You might think that such a hailstorm of caramelos might end in a mess on the streets, and you'd be right. There was so much candy on the pavement that the shoe bottoms of marchers in the processions were covered in a thick layer of candy and candy wrappers. The tires of float-pulling tractors had an extra inch of tread made of candy and wrappers. Who knows what the horses' hooves looked like, I forgot to look. It was impossible to walk anywhere without stepping on candy. El Gatito and I walked home as the first procession ended at 10 pm and by the time we walked the two blocks to our apartment the bottoms of our shoes were covered in crushed candy. We left our tacky shoes outside the apartment that night so the floors would not become sticky. The next morning when we left for the second procession we found the inside of our shoes filled with still more caramelos, a sign that Los Tres Reyes had been in the area. We walked to the street where the procession occurred the previous night (Pages del Corro) and found the street and sidewalks clean and no evidence of the chaos the night before. What had happened? The mystery was solved at the second procession later that morning. We watched the floats and collected more caramelos and a few small trinkets and then stayed for the last of the procession. Following directly behind the last float was a battalion of street sweepers with large brooms and candy sucking vehicles that devoured the crushed and rejected caramelas. After they passed there was little evidence that an intense hailstorm of candy ever occurred. But we have the evidence at home, 3 kilos of evidence. And the trace evidence on the bottoms of our shoes reminds us of the festivities with every sticky step.

3 comments:

Dr.

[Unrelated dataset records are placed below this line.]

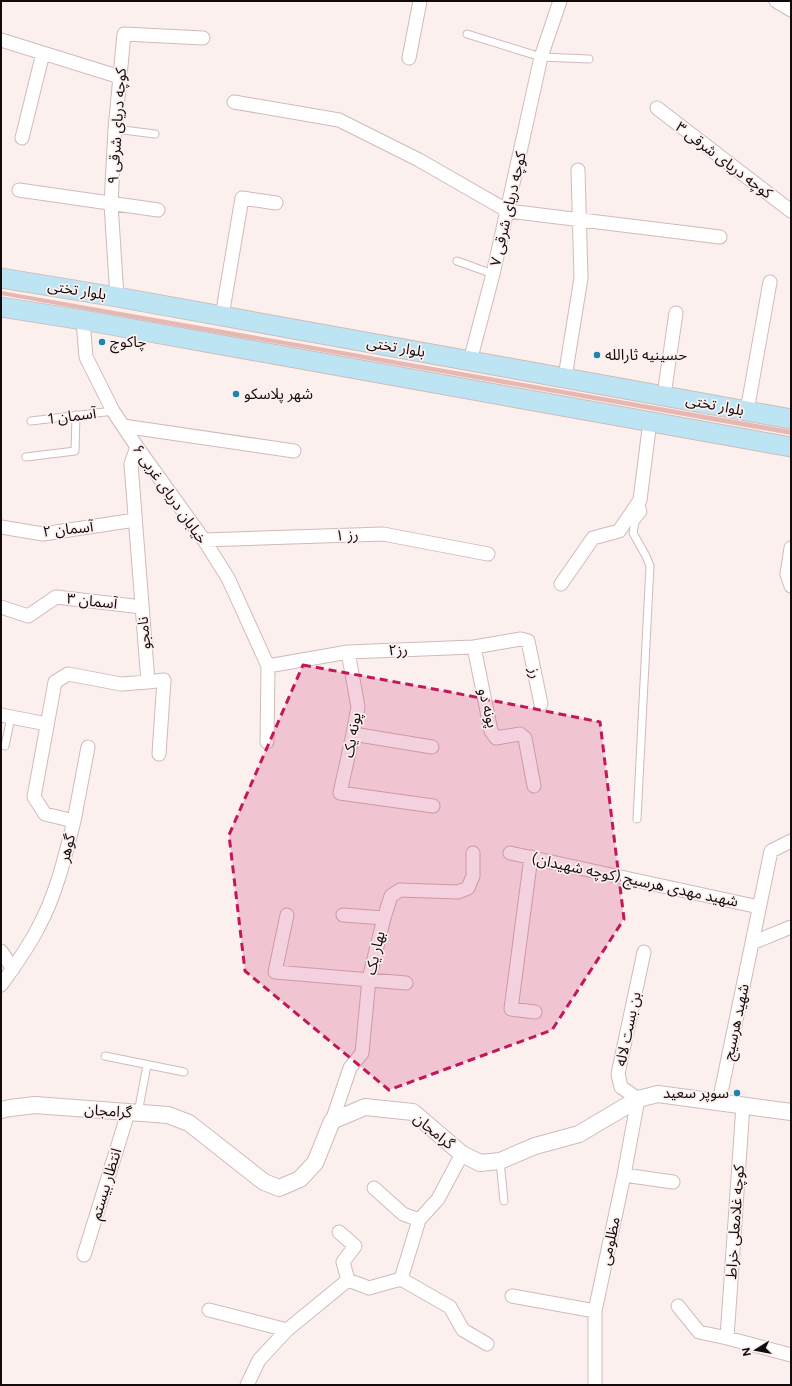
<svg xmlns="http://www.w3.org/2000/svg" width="792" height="1386" viewBox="0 0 792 1386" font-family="Figtree,'Noto Sans Arabic',sans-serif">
  <rect width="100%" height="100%" fill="#fcf0ef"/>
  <path fill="#e7b7b2" d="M1 291 791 430V435L1 295Z"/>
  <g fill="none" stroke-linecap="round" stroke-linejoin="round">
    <g stroke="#cfbbb9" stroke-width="9">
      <path id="service" d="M467 34 541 57 589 59
        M115 129 155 134
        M457 261 493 274
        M31 421 113 411
        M26 457 75 451 76 415
        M5 746 11 717
        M637 819 650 566 646 556 633 533 635 522 643 512 640 500
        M105 1056 184 1072
        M138 1113 147 1065
        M500 1161 504 1201"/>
    </g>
    <g stroke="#cfbbb9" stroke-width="15">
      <path id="minor" d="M776 1 791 10
        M1 40 120 77
        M409 58 420 1
        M234 102 339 120 419 160 508 211 720 237
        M657 108 791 211
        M22 138 43 53
        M19 190 158 210
        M117 297 111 204 115 129 124 34 203 38
        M222 316 242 198 276 203
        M83 320 86 357 113 411 137 447 204 540 228 578 268 666 267 742
        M470 361 493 274 541 57 560 1
        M565 377 581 278 578 170
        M664 395 676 313
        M747 411 770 282
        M123 426 294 451
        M1 527 43 534 135 520
        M204 540 383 534 488 554
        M791 548 787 574 791 586
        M561 584 593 538 619 531 640 500 650 421
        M1 607 28 616 56 597 142 607
        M474 647 491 731 496 738 520 734 525 738 534 786
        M348 652 358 707 353 734 340 793 433 806
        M268 666 348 652 474 647 521 639 528 641 541 704
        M148 682 164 680 159 754
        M1 715 47 724
        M353 734 432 747
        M74 821 88 747
        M510 853 759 907
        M531 857 511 1009 535 1012
        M287 915 275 972 406 983
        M343 915 384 918
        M752 943 771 851 791 841
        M1 951 13 969
        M1 985C14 967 28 948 38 928 56 895 65 857 74 821L45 814 34 797 55 682 68 674 121 684 148 682 131 464 137 447
        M719 1102 752 943 791 927
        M332 1121 350 1068 362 1053 369 979 384 918 391 896 400 890 458 892 468 888 473 876V853
        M624 1175 673 1182
        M374 1188 403 1214 419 1220
        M339 1232 355 1246 343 1262 348 1280
        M84 1255 128 1113
        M401 1279 419 1220 438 1199 462 1154
        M512 1296 595 1311
        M678 1306 699 1332 727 1338 791 1355
        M209 1310 287 1330
        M727 1338 743 1105
        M247 1385 259 1360 287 1330 348 1280 369 1288 401 1279 450 1307 463 1330 487 1344
        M595 1385V1311L624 1175 638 1099 621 1087 618 1074 644 952"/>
    </g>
    <g stroke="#cfbbb9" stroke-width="18">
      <path id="tertiary" d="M1 1110 10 1108 35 1105 168 1115 189 1123 264 1182 279 1188 300 1179 315 1163 332 1121 365 1107 413 1112 462 1154 480 1163 500 1161 535 1146 579 1134 638 1099 658 1094 791 1112"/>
    </g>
    <g stroke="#cfbbb9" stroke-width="21">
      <path id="secondary" d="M1 278 117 297 791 419
        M1 307 83 320 791 447"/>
    </g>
    <use href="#service" stroke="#fff" stroke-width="7"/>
    <use href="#minor" stroke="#fff" stroke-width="13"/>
    <use href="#tertiary" stroke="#fff" stroke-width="16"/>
    <use href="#secondary" stroke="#bce4f2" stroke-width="19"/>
  </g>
  <path fill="#c2185b" fill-opacity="0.2" stroke="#c2185b" stroke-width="3" stroke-dasharray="8 5" stroke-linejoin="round" d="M303 665 450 692 600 722 624 919 552 1030 389 1090 245 971 229 835Z"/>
  <g fill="#1986ad" stroke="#fcf0ef" stroke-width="1.5">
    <circle cx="102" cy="342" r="4"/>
    <circle cx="597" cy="355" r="4"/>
    <circle cx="236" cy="394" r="4"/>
    <circle cx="737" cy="1093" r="4"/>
  </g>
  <g text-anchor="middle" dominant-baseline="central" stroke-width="3.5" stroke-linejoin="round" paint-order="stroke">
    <g font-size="15" fill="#120b0b" stroke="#fcf0ef">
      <text transform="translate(117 126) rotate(-86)">کوچه دریای شرقی ۹</text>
      <text transform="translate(724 160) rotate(37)">کوچه دریای شرقی ۳</text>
      <text transform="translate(508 209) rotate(-77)">کوچه دریای شرقی ۷</text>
      <text transform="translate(77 290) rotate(9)">بلوار تختی</text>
      <text transform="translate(396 347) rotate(10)">بلوار تختی</text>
      <text transform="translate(715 405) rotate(11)">بلوار تختی</text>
      <text transform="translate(72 416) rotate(-7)">آسمان 1</text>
      <text transform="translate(170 494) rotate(55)">خیابان دریای غربی ۶</text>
      <text transform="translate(68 529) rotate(-6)">آسمان ۲</text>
      <text transform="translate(347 535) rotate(-2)">رز ۱</text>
      <text transform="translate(92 601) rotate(6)">آسمان ۳</text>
      <text transform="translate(144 633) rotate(-95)">نامجو</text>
      <text transform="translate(398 650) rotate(-2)">رز۲</text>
      <text transform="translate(535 673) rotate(78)">رز</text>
      <text transform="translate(488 708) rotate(76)">پونه دو</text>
      <text transform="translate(352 735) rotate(-80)">پونه یک</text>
      <text transform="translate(67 848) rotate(-76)">گوهر</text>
      <text transform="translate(635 880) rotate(12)">شهید مهدی هرسیج (کوچه شهیدان)</text>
      <text transform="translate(375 953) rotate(-77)">بهار یک</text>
      <text transform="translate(736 1022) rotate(-78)">شهید هرسیج</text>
      <text transform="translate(628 1029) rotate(-78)">بن بست لاله</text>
      <text transform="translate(108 1111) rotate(4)">گرامجان</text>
      <text transform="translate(434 1131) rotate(39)">گرامجان</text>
      <text transform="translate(106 1184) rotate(-73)">انتظار بیستم</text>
      <text transform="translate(735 1222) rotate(-86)">کوچه غلامعلی خراط</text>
      <text transform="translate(610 1241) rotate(-78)">مظلومی</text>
    </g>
    <g font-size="15" fill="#120b0b" stroke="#fcf0ef" text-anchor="start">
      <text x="110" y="342">چاکوچ</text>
      <text x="605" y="355">حسینیه ثارالله</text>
      <text x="244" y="394">شهر پلاسکو</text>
      <text x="729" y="1093" text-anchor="end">سوپر سعید</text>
    </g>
  </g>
  <rect width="792" height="1386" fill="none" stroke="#120b0b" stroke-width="4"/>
  <g transform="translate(756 1350) rotate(259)" stroke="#fcf0ef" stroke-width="3" paint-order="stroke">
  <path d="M0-3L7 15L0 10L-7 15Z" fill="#120b0b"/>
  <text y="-6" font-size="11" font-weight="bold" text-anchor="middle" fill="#120b0b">N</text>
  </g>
</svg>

Write said...

Welcome to the Blogosphere, El Don. Sounds like loads of fun. Sorry we missed it!
I made lentejas last night. Was saddened when I ventured out to price cheese. $20/pound????
Maybe you should bring us a wheel.
Keep posting!

Scorpion's Tail said...

La reina says, "Let him eat meat" (not candy)....throw it away! His teeth are going to rot. Yikes.

Counterintuitive said...

Middlebrow also inspired me to start blogging--he has quite a lineage.

I remember the larger-than-life dia de los Reyes processions. I was at one in Barcelona in the early 90s. Huge (crepe paper?) statues of the reyes were used. It was surreal for me.

I don't remember ever seeing a procession with that many carmelos but I did come to appeciate the craziness of the celebrations, the overkill and complete abandon. When I lived in Catarroja (just outside of Valencia) the cobblestone street we lived on was filled two or three times a year with 100s of fires cooking paella for some sort of contest. Can you imagine trying to fill out the paperwork in the US for such an event? It'd never happen.